Handlungsalternativen

Jetzt sind nach Auffassung von Boris Palmer vor allem die Länder und der Bund gefordert: Nicht finanzierbare Sozialleistungen müssen eingeschränkt werden. Auch die notwendigen Wirtschaftsreformen müssen endlich angegangen werden: Fachkräfte vorzeitig in den Ruhestand zu schicken und dafür jährlich neun Milliarden Euro Steuergeld einzusetzen, ist angesichts der finanziellen Misere nicht mehr möglich. Auch das Lohnabstandsgebot muss wieder gelten.  

Boris Palmer sagt auch deutlich, was die Stadt Tübingen nicht tun sollte: „Die Stadt kaputtsparen. Schulen, Straßen, Kitas, Sporthallen müssen erhalten und teilweise sogar ausgebaut werden. Sonst stehen Kinder ohne Schulräume dar, und Verkehrswege müssen gesperrt werden.“

Der Verzicht auf solche Ausgaben würde nach Meinung von Palmer den Haushalt auch nicht retten. „Denn das Haushaltsrecht behandelt Investitionen aus gutem Grund ganz anders als laufende Ausgaben. Hier müssen nur Abschreibung, Zins und Tilgung erwirtschaftet werden“, sagt Palmer und rechnet vor, dass 100 Millionen Euro weniger Investitionen den Haushalt nur um sieben Millionen Euro entlasten.
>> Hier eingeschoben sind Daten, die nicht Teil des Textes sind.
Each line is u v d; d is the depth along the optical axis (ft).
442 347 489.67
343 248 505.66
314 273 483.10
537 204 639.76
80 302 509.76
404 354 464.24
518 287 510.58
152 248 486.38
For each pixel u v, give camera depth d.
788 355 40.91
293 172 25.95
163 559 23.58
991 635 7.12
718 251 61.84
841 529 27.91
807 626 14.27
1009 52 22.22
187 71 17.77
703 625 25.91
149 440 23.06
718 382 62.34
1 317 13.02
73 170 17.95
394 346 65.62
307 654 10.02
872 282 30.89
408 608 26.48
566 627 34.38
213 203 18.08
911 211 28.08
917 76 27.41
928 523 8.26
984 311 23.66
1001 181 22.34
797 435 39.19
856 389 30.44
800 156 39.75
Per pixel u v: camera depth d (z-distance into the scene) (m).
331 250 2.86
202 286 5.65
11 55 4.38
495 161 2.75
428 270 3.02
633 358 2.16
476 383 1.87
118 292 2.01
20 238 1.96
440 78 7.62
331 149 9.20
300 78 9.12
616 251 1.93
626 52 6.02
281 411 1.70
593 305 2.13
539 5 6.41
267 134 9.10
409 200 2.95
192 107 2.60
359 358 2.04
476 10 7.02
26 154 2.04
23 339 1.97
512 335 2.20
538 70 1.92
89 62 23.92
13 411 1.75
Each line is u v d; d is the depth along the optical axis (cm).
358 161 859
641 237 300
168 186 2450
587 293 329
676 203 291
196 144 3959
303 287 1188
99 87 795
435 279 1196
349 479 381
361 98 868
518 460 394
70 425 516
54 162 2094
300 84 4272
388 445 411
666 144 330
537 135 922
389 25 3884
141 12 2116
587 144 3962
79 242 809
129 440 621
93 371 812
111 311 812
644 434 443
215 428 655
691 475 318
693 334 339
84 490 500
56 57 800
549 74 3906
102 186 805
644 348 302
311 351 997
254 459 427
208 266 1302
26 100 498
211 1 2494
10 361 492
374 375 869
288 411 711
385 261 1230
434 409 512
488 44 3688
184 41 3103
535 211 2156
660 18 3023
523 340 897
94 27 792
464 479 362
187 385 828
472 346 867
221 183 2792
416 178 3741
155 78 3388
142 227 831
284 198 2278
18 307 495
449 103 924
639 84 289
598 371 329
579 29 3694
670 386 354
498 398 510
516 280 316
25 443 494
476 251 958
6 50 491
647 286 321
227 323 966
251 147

Palmer sagt in seiner Haushaltsrede auch, er „halte es für notwendig, dass wir in dieser Lage den gesetzlichen Spielraum zur Verschuldung nutzen. Neue Investitionen dürfen mit Krediten finanziert werden, wenn Zins und Tilgung gesichert sind.“ Nach der Berechnung von Palmer sind das bei einer Investition von 100 Millionen Euro sieben Millionen Euro (siehe oben), die im jährlichen Haushalt langfristig für Abschreibung, Zins und Tilgung zur Verfügung stehen müssen und nicht für andere Zwecke verwendet werden dürfen.

Realistisch ist eine solche langfristige Bindung allerdings schon deshalb nicht, weil Kommunalpolitiker wie auch Landes- und Bundespolitiker nur für eine einzige Legislaturperiode gewählt werden. Die Finanzierung von Investitionen durch Schulden birgt deshalb immer die Gefahr, dass bestehende Schulden mit weiteren Schulden finanziert werden und der Schuldenstand auf diese Weise immer weiter wächst.